### ENTRIES SHOWN:
# # #
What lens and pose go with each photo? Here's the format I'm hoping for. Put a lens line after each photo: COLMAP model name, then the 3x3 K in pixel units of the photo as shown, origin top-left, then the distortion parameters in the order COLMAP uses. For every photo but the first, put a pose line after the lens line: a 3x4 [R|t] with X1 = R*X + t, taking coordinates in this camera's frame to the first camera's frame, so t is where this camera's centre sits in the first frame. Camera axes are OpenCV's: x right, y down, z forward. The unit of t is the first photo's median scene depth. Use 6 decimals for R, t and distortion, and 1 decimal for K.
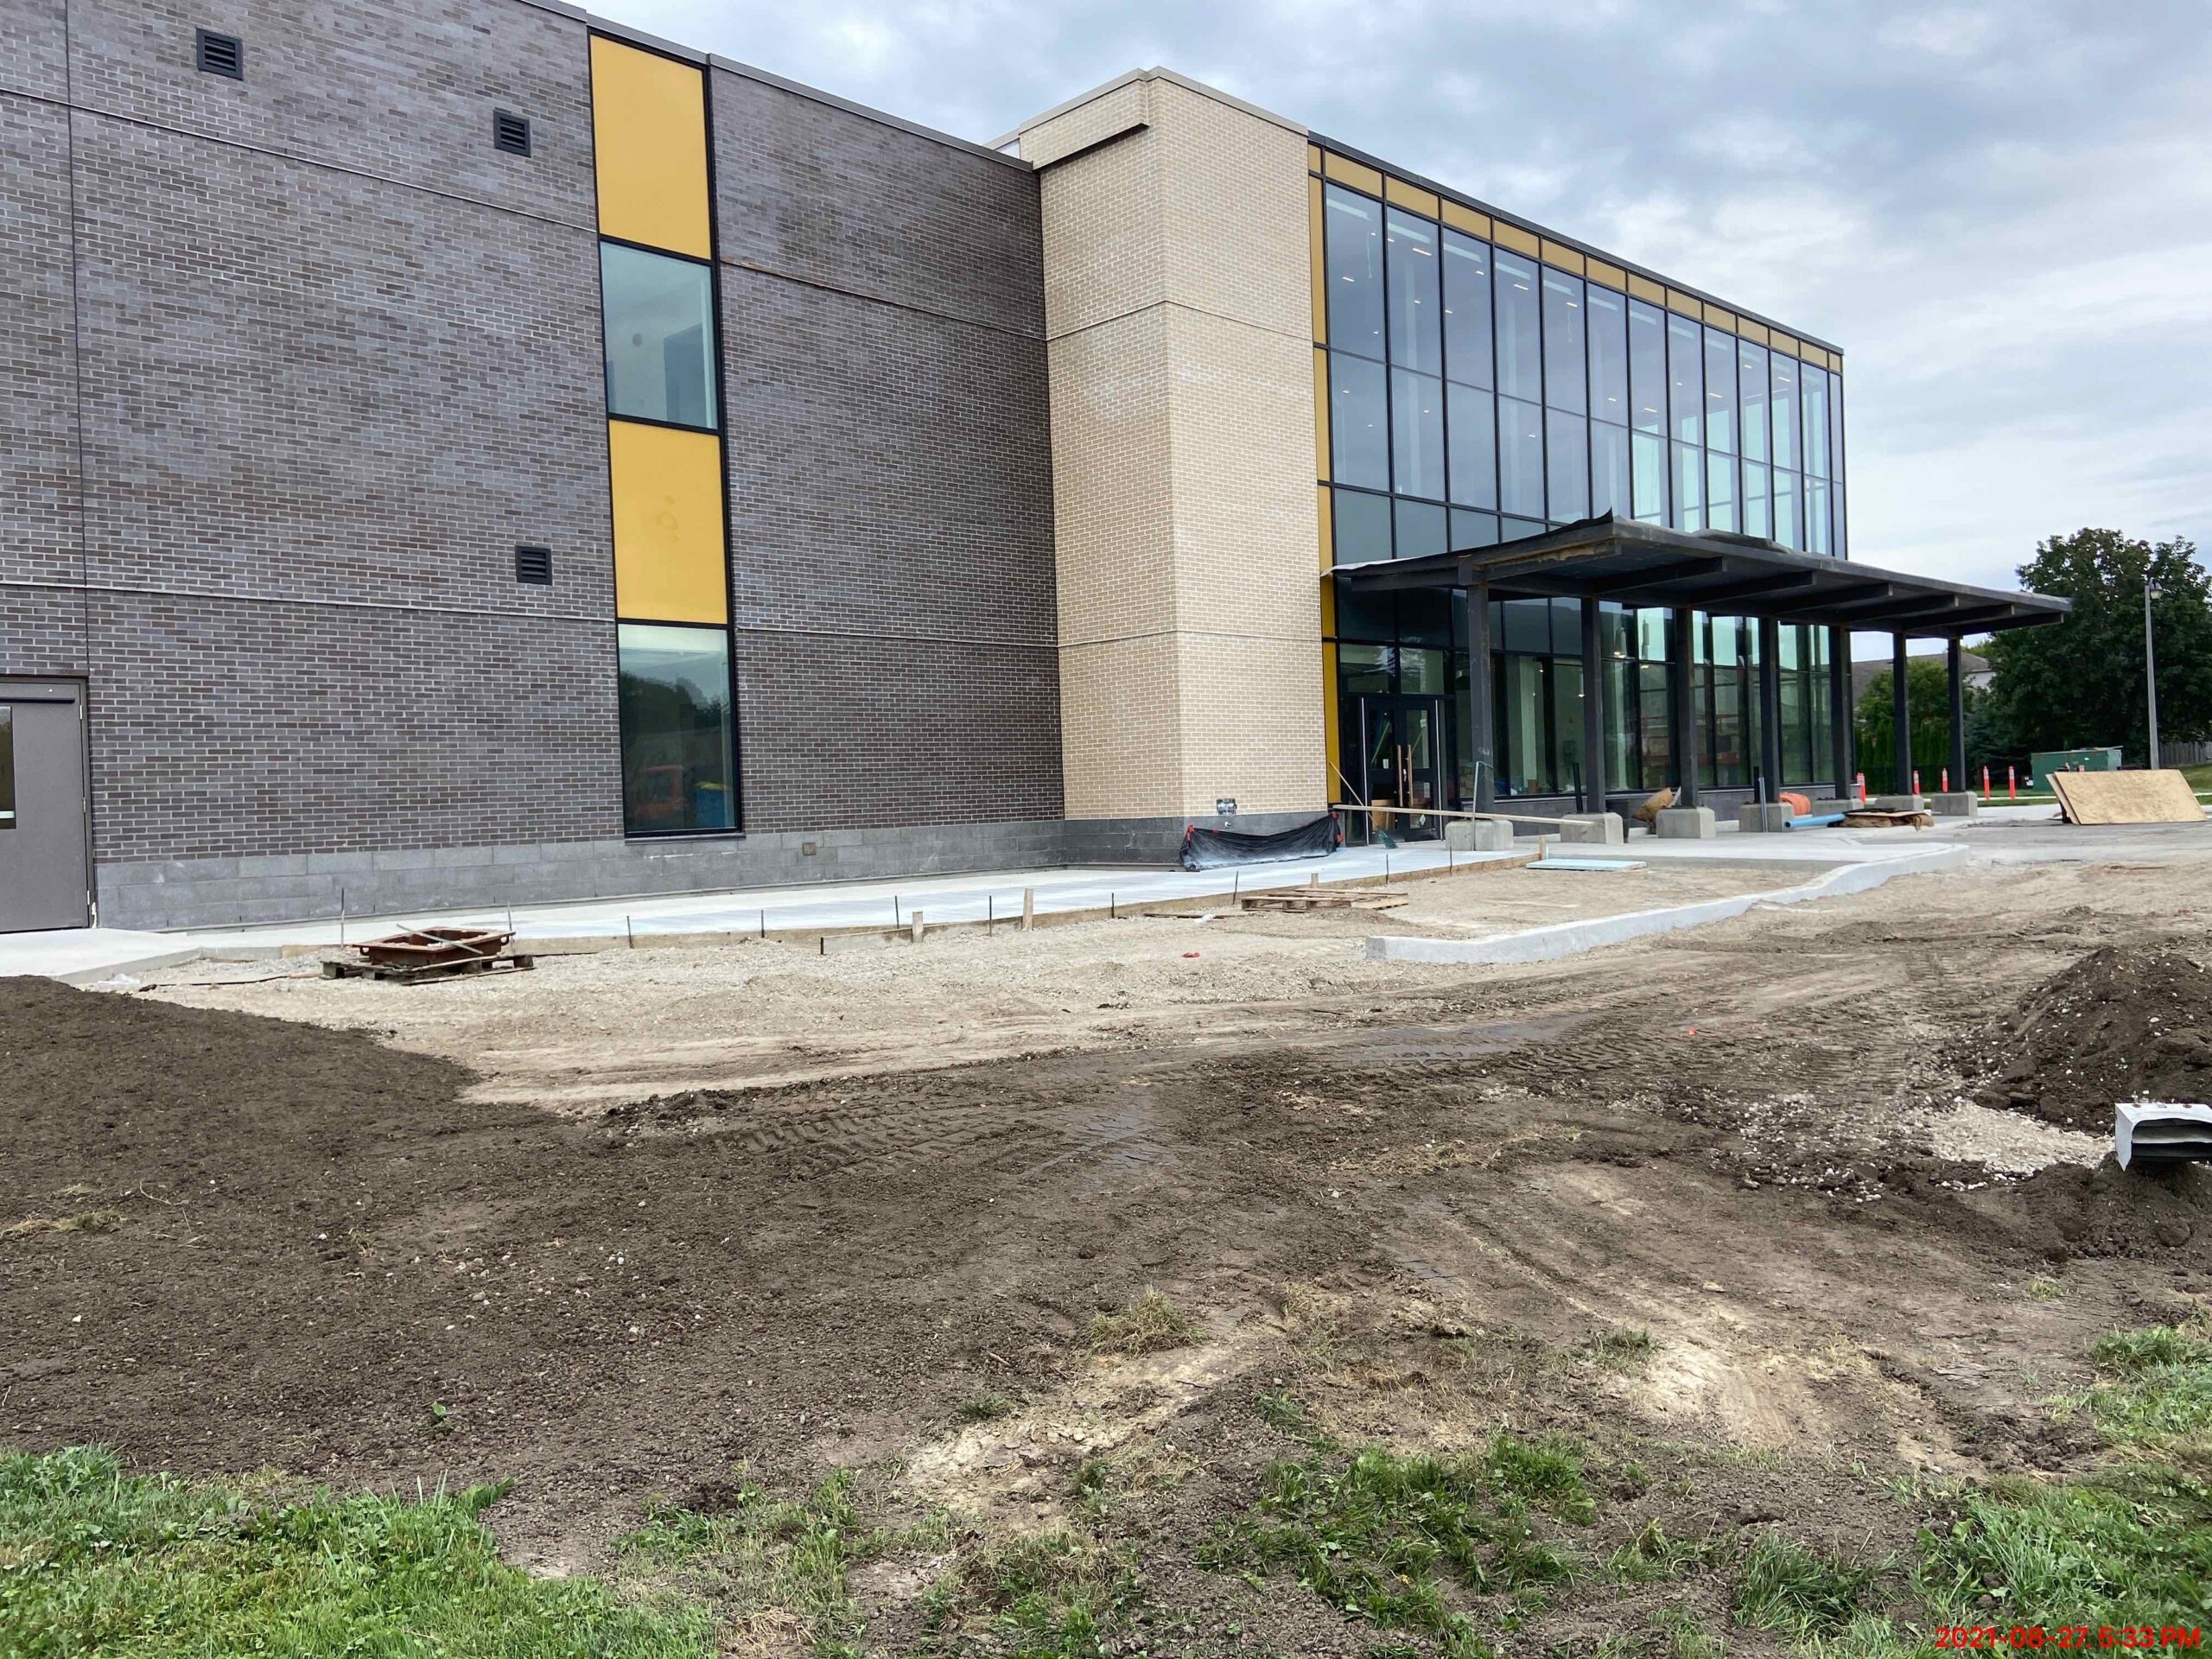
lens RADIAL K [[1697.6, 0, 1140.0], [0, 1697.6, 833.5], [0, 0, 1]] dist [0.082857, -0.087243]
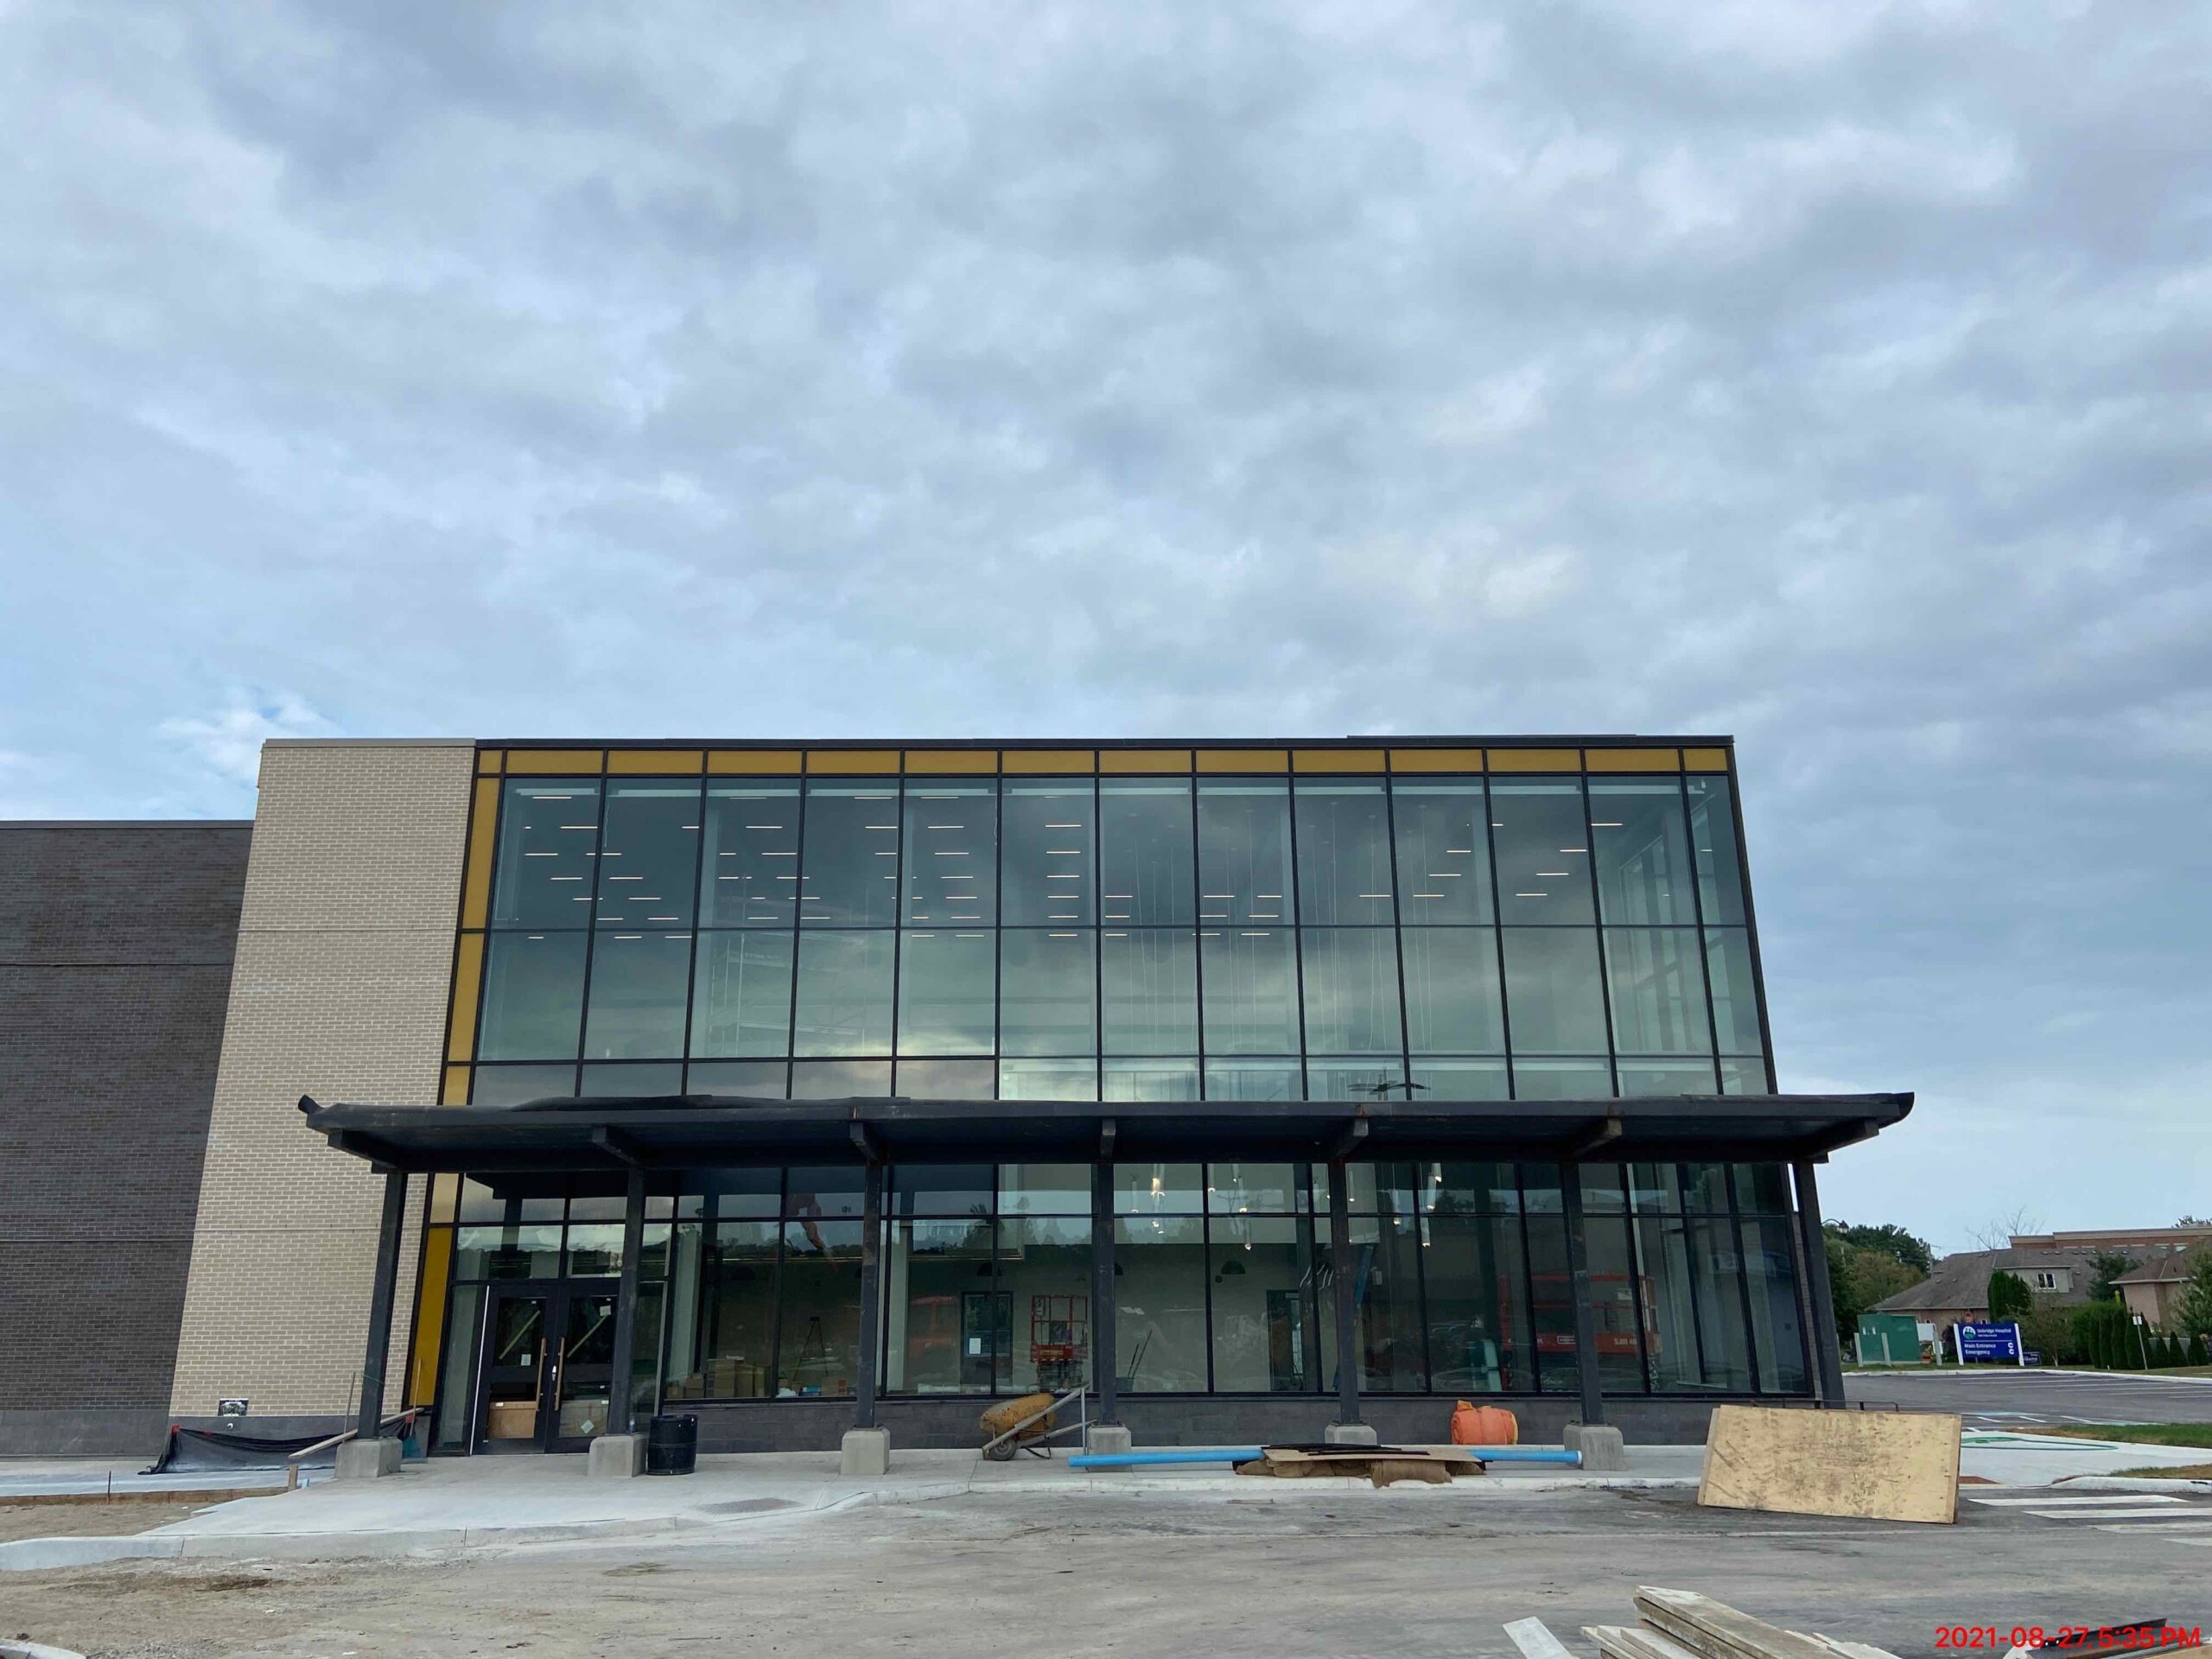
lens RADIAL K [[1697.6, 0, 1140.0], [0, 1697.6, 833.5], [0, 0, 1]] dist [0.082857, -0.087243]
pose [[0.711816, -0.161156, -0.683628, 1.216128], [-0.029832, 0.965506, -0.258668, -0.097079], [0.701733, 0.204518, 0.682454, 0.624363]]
# # #
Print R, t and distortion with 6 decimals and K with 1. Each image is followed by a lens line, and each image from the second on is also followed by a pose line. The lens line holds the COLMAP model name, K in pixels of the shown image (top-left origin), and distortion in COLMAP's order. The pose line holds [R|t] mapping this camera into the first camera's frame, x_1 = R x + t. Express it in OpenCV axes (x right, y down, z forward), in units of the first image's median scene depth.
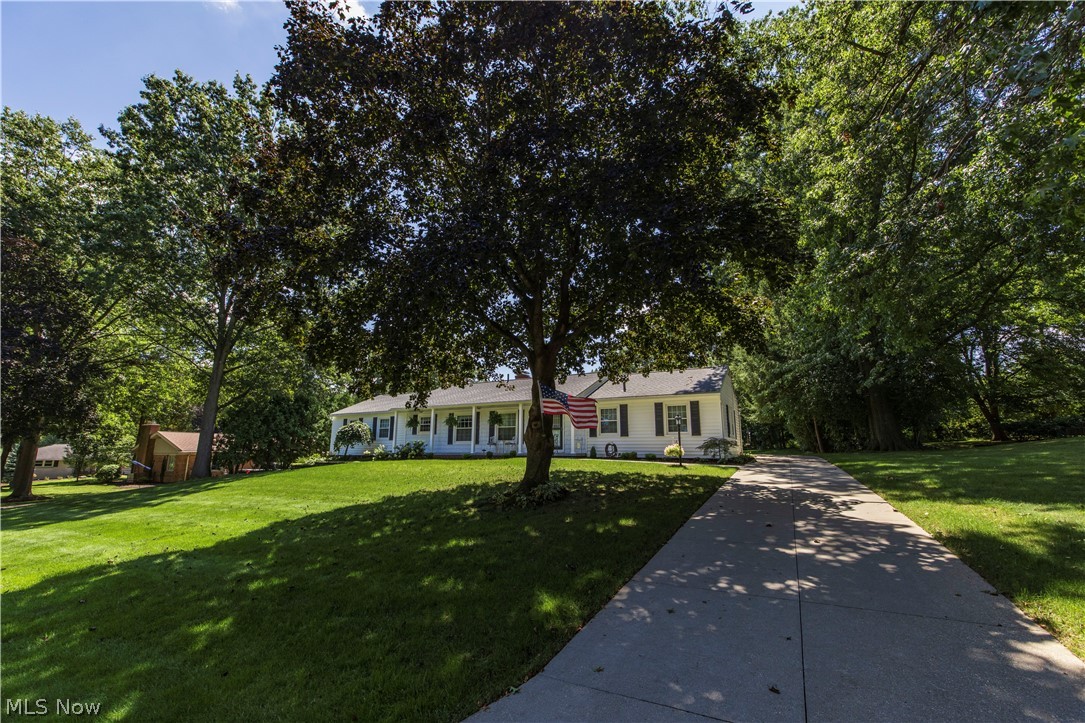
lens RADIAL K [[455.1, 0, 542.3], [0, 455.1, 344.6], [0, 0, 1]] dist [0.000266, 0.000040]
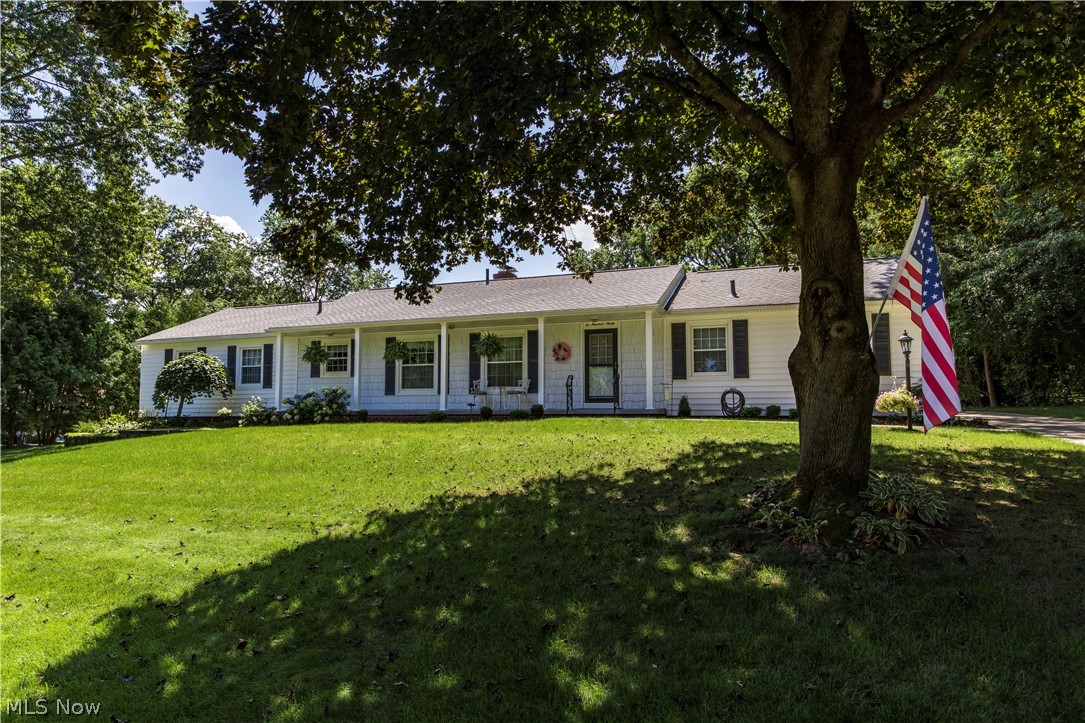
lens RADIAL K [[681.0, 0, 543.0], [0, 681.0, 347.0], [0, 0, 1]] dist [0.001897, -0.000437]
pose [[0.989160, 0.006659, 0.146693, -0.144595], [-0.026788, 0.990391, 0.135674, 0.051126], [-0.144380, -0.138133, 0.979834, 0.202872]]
# # #
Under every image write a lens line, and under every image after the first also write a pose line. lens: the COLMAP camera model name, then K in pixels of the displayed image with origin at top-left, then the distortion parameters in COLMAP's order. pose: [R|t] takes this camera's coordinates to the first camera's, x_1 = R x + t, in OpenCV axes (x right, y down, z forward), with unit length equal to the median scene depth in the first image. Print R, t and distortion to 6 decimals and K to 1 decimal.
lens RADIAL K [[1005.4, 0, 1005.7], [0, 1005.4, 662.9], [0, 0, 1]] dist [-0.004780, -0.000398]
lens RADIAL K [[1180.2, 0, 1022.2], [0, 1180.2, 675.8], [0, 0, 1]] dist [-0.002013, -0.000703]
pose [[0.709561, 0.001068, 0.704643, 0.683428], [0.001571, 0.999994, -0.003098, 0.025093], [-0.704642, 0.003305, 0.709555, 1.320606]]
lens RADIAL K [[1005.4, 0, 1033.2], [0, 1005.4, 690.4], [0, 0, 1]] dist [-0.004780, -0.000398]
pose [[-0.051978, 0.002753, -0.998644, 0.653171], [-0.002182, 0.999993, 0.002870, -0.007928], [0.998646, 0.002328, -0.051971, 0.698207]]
# # #
### TASK OBJECTIVE:
Could you copy the listing word for word, from the line with "Print R, t and distortion with" to the line with "-0.138133, 0.979834, 0.202872]]", both ends included? Leave the pictures out of your answer.

### EXERCISE SOLUTION:
Print R, t and distortion with 6 decimals and K with 1. Each image is followed by a lens line, and each image from the second on is also followed by a pose line. The lens line holds the COLMAP model name, K in pixels of the shown image (top-left origin), and distortion in COLMAP's order. The pose line holds [R|t] mapping this camera into the first camera's frame, x_1 = R x + t. Express it in OpenCV axes (x right, y down, z forward), in units of the first image's median scene depth.
lens RADIAL K [[455.1, 0, 542.3], [0, 455.1, 344.6], [0, 0, 1]] dist [0.000266, 0.000040]
lens RADIAL K [[681.0, 0, 543.0], [0, 681.0, 347.0], [0, 0, 1]] dist [0.001897, -0.000437]
pose [[0.989160, 0.006659, 0.146693, -0.144595], [-0.026788, 0.990391, 0.135674, 0.051126], [-0.144380, -0.138133, 0.979834, 0.202872]]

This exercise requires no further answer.